Similarly, the role of antibodies (Abs) against NS1 is unclear due to the lack of appropriate in vivo models.
Anti-NS1 Abs display protective activity against neurovirulent death in mice, but the effects of anti-NS1 Abs
on DV infection of more relevant peripheral tissues have never been characterized. Nonetheless, NS1 is
included in several DV vaccines under development, including that of our collaborator, Hawaii Biotech, Inc.,
and no test exists to evaluate the repertoire of Abs generated by either natural infection or vaccination. We
have shown that DV infection of interferon receptor-deficient mice reproduces key features of human DV
infection, including susceptibility to all four DV serotypes with relevant infection kinetics, appropriate tissue
and cellular tropism, sNS1 circulation in the blood, thrombocytopenia correlated with viral load, and fatal
vascular leak syndrome. We will use this mouse model to examine the functions of sNS1 and the effects of
anti-NS1 Abs on DV infection. We will also use sera obtained from mice, prospective studies of dengue in
Nicaragua, and dengue vaccine trials to generate in vitro assays to assess the repertoire of anti-NS1 Abs in
infected mice, primary and secondary natural DV infections, and vaccine recipients. In Specific Aim 1, we
will assess the localization and function of sNS1 during DV infection in mice and fatal human dengue cases.

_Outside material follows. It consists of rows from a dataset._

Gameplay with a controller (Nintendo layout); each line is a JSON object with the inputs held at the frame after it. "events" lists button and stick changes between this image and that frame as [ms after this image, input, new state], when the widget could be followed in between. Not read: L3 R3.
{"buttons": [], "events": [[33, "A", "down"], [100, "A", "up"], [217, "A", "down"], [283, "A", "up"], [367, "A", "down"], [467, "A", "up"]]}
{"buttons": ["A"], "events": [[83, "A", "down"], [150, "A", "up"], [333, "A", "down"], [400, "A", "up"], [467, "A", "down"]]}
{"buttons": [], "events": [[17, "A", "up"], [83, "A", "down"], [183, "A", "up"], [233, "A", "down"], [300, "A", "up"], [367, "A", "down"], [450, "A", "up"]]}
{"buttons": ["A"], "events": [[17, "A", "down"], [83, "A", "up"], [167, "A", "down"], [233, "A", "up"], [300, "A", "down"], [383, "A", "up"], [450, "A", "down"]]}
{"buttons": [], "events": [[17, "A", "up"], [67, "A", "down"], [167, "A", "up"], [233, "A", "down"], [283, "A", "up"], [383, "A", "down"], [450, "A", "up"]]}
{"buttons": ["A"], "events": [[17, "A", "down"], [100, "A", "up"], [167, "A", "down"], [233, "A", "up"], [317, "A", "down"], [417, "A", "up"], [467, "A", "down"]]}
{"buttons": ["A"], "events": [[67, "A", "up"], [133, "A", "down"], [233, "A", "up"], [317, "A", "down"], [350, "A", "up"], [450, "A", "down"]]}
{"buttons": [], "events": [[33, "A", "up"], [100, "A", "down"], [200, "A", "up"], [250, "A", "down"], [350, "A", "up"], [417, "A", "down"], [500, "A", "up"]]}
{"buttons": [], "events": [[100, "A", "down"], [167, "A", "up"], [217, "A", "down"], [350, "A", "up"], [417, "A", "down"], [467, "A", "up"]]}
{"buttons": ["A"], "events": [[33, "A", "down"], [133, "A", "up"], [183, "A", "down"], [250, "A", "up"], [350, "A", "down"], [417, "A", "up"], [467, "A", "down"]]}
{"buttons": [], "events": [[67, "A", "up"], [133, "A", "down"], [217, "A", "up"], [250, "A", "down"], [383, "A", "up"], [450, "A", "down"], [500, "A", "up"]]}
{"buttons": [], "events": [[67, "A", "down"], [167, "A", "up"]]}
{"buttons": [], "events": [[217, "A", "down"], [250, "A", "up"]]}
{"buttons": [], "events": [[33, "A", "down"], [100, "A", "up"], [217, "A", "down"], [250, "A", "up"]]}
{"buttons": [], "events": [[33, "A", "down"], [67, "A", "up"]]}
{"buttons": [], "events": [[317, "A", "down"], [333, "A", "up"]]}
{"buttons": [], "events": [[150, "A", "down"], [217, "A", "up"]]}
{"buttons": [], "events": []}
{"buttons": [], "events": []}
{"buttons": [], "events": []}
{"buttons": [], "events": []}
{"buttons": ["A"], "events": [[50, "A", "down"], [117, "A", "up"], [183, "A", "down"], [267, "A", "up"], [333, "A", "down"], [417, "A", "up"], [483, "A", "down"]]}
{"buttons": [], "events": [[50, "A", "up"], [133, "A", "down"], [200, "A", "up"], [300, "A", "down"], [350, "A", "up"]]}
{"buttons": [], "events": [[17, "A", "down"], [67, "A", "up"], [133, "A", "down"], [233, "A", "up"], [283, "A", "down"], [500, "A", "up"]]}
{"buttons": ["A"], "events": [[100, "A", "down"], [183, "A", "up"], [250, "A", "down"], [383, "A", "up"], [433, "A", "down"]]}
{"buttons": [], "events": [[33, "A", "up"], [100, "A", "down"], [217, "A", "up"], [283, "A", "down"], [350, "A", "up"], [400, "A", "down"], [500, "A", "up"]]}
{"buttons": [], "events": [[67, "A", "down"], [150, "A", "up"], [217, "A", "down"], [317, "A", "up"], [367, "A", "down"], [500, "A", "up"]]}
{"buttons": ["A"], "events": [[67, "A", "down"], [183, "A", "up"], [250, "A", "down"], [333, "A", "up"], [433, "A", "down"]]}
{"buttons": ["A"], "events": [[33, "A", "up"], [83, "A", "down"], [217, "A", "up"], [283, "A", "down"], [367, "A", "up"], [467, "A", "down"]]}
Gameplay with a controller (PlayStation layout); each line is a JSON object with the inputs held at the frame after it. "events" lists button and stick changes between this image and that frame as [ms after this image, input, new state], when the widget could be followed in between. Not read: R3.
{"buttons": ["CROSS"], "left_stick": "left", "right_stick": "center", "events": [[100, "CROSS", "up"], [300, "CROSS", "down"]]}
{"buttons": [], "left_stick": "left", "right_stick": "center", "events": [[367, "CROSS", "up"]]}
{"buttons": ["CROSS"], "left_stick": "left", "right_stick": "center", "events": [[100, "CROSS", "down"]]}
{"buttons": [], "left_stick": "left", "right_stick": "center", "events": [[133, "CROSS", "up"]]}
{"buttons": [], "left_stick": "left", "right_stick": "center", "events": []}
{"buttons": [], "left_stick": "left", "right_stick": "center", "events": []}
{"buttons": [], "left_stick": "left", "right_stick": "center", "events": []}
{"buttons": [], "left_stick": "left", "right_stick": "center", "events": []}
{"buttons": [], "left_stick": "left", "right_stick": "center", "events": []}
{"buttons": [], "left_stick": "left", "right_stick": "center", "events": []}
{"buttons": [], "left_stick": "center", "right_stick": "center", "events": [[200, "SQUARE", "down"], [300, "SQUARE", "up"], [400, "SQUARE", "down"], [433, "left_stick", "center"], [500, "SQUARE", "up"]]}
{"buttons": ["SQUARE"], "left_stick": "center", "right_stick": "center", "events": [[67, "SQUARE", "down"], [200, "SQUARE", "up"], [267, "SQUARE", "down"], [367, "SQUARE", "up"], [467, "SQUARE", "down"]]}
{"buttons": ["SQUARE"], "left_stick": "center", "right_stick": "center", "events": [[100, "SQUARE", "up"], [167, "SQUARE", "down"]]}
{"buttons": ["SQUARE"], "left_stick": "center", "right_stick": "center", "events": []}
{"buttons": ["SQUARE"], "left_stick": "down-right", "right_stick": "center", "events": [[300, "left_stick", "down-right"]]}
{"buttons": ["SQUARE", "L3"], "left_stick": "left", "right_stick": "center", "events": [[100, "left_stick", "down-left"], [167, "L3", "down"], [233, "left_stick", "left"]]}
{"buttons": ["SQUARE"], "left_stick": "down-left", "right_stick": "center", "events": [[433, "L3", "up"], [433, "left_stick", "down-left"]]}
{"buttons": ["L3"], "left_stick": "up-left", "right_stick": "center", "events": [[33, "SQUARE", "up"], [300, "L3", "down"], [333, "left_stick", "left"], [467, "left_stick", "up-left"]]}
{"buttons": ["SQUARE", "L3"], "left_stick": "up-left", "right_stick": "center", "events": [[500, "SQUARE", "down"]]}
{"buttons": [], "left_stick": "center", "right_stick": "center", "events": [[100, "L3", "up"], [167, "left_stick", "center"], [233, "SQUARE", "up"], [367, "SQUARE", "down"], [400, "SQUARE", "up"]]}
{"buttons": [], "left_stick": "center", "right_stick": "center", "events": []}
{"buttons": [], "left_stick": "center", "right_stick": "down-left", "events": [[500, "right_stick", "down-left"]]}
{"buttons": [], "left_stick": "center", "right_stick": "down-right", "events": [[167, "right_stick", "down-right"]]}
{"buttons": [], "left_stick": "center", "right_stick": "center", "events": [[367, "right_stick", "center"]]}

In Specific Aim 2, the effects of anti-NS1 Abs on peripheral DV infection in mice will be evaluated. We will
measure the ability of both polyclonal Abs and MAbs against NS1 to protect against DV infection using both
NS1 vaccination and MAbs against DV2 NS1, and we will screen for any detrimental in vivo effects of NS1
Abs. Finally, in Specific Aim 3, we will characterize the repertoire of anti-NS1 Abs generated by DV infection
and vaccination and will develop in vitro tests to detect anti-NS1 Abs in human serum likely to have
protective or pathogenic effects during subsequent DV infection. Together, these results will both elucidate
mechanisms of DV pathogenesis and contribute to the development of a safe and effective dengue vaccine.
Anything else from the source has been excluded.